In full and without alteration, write out the records.

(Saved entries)
------------------------

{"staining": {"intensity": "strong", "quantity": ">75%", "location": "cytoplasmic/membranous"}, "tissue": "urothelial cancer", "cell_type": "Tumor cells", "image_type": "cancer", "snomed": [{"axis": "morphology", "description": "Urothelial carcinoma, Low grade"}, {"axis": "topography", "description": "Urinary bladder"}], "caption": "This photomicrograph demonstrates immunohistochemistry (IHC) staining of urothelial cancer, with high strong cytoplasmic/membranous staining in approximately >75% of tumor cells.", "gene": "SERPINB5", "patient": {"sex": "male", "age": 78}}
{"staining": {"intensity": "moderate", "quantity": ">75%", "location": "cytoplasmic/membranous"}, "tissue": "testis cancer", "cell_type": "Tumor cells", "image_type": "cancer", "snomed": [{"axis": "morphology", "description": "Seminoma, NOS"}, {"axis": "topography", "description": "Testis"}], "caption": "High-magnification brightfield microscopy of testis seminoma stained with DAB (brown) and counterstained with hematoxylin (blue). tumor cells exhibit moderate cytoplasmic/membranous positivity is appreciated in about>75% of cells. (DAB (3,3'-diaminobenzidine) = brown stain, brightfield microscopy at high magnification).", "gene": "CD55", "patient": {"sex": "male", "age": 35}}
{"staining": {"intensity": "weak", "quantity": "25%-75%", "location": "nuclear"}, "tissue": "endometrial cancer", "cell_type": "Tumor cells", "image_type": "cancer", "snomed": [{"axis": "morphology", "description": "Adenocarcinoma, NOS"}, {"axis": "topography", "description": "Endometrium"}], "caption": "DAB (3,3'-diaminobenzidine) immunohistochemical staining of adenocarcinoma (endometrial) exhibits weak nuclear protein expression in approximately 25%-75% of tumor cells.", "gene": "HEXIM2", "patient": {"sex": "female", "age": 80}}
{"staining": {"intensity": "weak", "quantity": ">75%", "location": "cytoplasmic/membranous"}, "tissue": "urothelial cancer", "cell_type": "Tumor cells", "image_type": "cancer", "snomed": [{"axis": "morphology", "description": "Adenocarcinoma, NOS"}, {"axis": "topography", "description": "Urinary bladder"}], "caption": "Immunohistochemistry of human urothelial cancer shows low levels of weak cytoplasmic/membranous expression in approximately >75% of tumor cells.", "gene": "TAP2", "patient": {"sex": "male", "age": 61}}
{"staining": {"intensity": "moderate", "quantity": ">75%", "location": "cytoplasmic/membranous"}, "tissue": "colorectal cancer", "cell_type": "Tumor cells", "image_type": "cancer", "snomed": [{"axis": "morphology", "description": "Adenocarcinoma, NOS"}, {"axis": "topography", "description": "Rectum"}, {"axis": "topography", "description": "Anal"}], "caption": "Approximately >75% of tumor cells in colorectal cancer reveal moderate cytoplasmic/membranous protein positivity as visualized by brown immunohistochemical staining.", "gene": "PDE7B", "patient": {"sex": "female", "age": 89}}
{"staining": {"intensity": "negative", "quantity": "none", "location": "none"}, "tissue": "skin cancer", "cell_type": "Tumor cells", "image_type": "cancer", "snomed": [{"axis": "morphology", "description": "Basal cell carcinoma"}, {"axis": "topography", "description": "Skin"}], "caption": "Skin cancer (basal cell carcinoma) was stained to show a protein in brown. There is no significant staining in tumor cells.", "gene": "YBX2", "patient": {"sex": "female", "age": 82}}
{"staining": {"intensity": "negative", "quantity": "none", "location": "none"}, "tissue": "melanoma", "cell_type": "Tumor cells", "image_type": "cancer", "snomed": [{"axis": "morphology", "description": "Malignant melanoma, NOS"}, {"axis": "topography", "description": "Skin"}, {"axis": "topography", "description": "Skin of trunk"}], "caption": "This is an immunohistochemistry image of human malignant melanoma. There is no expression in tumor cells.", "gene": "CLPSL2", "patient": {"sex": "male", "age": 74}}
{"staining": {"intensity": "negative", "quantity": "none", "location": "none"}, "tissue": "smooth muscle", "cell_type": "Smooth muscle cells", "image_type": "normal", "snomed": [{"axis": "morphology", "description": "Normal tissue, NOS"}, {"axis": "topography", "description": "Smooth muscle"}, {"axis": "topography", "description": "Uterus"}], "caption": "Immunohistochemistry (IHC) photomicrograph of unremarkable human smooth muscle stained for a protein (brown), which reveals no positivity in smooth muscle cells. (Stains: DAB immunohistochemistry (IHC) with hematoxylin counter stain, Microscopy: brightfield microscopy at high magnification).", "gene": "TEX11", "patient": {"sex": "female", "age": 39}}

------------------------

▶ [Answer below]
{"staining": {"intensity": "strong", "quantity": ">75%", "location": "cytoplasmic/membranous"}, "tissue": "urothelial cancer", "cell_type": "Tumor cells", "image_type": "cancer", "snomed": [{"axis": "morphology", "description": "Urothelial carcinoma, Low grade"}, {"axis": "topography", "description": "Urinary bladder"}], "caption": "This photomicrograph demonstrates immunohistochemistry (IHC) staining of urothelial cancer, with high strong cytoplasmic/membranous staining in approximately >75% of tumor cells.", "gene": "SERPINB5", "patient": {"sex": "male", "age": 78}}
{"staining": {"intensity": "moderate", "quantity": ">75%", "location": "cytoplasmic/membranous"}, "tissue": "testis cancer", "cell_type": "Tumor cells", "image_type": "cancer", "snomed": [{"axis": "morphology", "description": "Seminoma, NOS"}, {"axis": "topography", "description": "Testis"}], "caption": "High-magnification brightfield microscopy of testis seminoma stained with DAB (brown) and counterstained with hematoxylin (blue). tumor cells exhibit moderate cytoplasmic/membranous positivity is appreciated in about>75% of cells. (DAB (3,3'-diaminobenzidine) = brown stain, brightfield microscopy at high magnification).", "gene": "CD55", "patient": {"sex": "male", "age": 35}}
{"staining": {"intensity": "weak", "quantity": "25%-75%", "location": "nuclear"}, "tissue": "endometrial cancer", "cell_type": "Tumor cells", "image_type": "cancer", "snomed": [{"axis": "morphology", "description": "Adenocarcinoma, NOS"}, {"axis": "topography", "description": "Endometrium"}], "caption": "DAB (3,3'-diaminobenzidine) immunohistochemical staining of adenocarcinoma (endometrial) exhibits weak nuclear protein expression in approximately 25%-75% of tumor cells.", "gene": "HEXIM2", "patient": {"sex": "female", "age": 80}}
{"staining": {"intensity": "weak", "quantity": ">75%", "location": "cytoplasmic/membranous"}, "tissue": "urothelial cancer", "cell_type": "Tumor cells", "image_type": "cancer", "snomed": [{"axis": "morphology", "description": "Adenocarcinoma, NOS"}, {"axis": "topography", "description": "Urinary bladder"}], "caption": "Immunohistochemistry of human urothelial cancer shows low levels of weak cytoplasmic/membranous expression in approximately >75% of tumor cells.", "gene": "TAP2", "patient": {"sex": "male", "age": 61}}
{"staining": {"intensity": "moderate", "quantity": ">75%", "location": "cytoplasmic/membranous"}, "tissue": "colorectal cancer", "cell_type": "Tumor cells", "image_type": "cancer", "snomed": [{"axis": "morphology", "description": "Adenocarcinoma, NOS"}, {"axis": "topography", "description": "Rectum"}, {"axis": "topography", "description": "Anal"}], "caption": "Approximately >75% of tumor cells in colorectal cancer reveal moderate cytoplasmic/membranous protein positivity as visualized by brown immunohistochemical staining.", "gene": "PDE7B", "patient": {"sex": "female", "age": 89}}
{"staining": {"intensity": "negative", "quantity": "none", "location": "none"}, "tissue": "skin cancer", "cell_type": "Tumor cells", "image_type": "cancer", "snomed": [{"axis": "morphology", "description": "Basal cell carcinoma"}, {"axis": "topography", "description": "Skin"}], "caption": "Skin cancer (basal cell carcinoma) was stained to show a protein in brown. There is no significant staining in tumor cells.", "gene": "YBX2", "patient": {"sex": "female", "age": 82}}
{"staining": {"intensity": "negative", "quantity": "none", "location": "none"}, "tissue": "melanoma", "cell_type": "Tumor cells", "image_type": "cancer", "snomed": [{"axis": "morphology", "description": "Malignant melanoma, NOS"}, {"axis": "topography", "description": "Skin"}, {"axis": "topography", "description": "Skin of trunk"}], "caption": "This is an immunohistochemistry image of human malignant melanoma. There is no expression in tumor cells.", "gene": "CLPSL2", "patient": {"sex": "male", "age": 74}}
{"staining": {"intensity": "negative", "quantity": "none", "location": "none"}, "tissue": "smooth muscle", "cell_type": "Smooth muscle cells", "image_type": "normal", "snomed": [{"axis": "morphology", "description": "Normal tissue, NOS"}, {"axis": "topography", "description": "Smooth muscle"}, {"axis": "topography", "description": "Uterus"}], "caption": "Immunohistochemistry (IHC) photomicrograph of unremarkable human smooth muscle stained for a protein (brown), which reveals no positivity in smooth muscle cells. (Stains: DAB immunohistochemistry (IHC) with hematoxylin counter stain, Microscopy: brightfield microscopy at high magnification).", "gene": "TEX11", "patient": {"sex": "female", "age": 39}}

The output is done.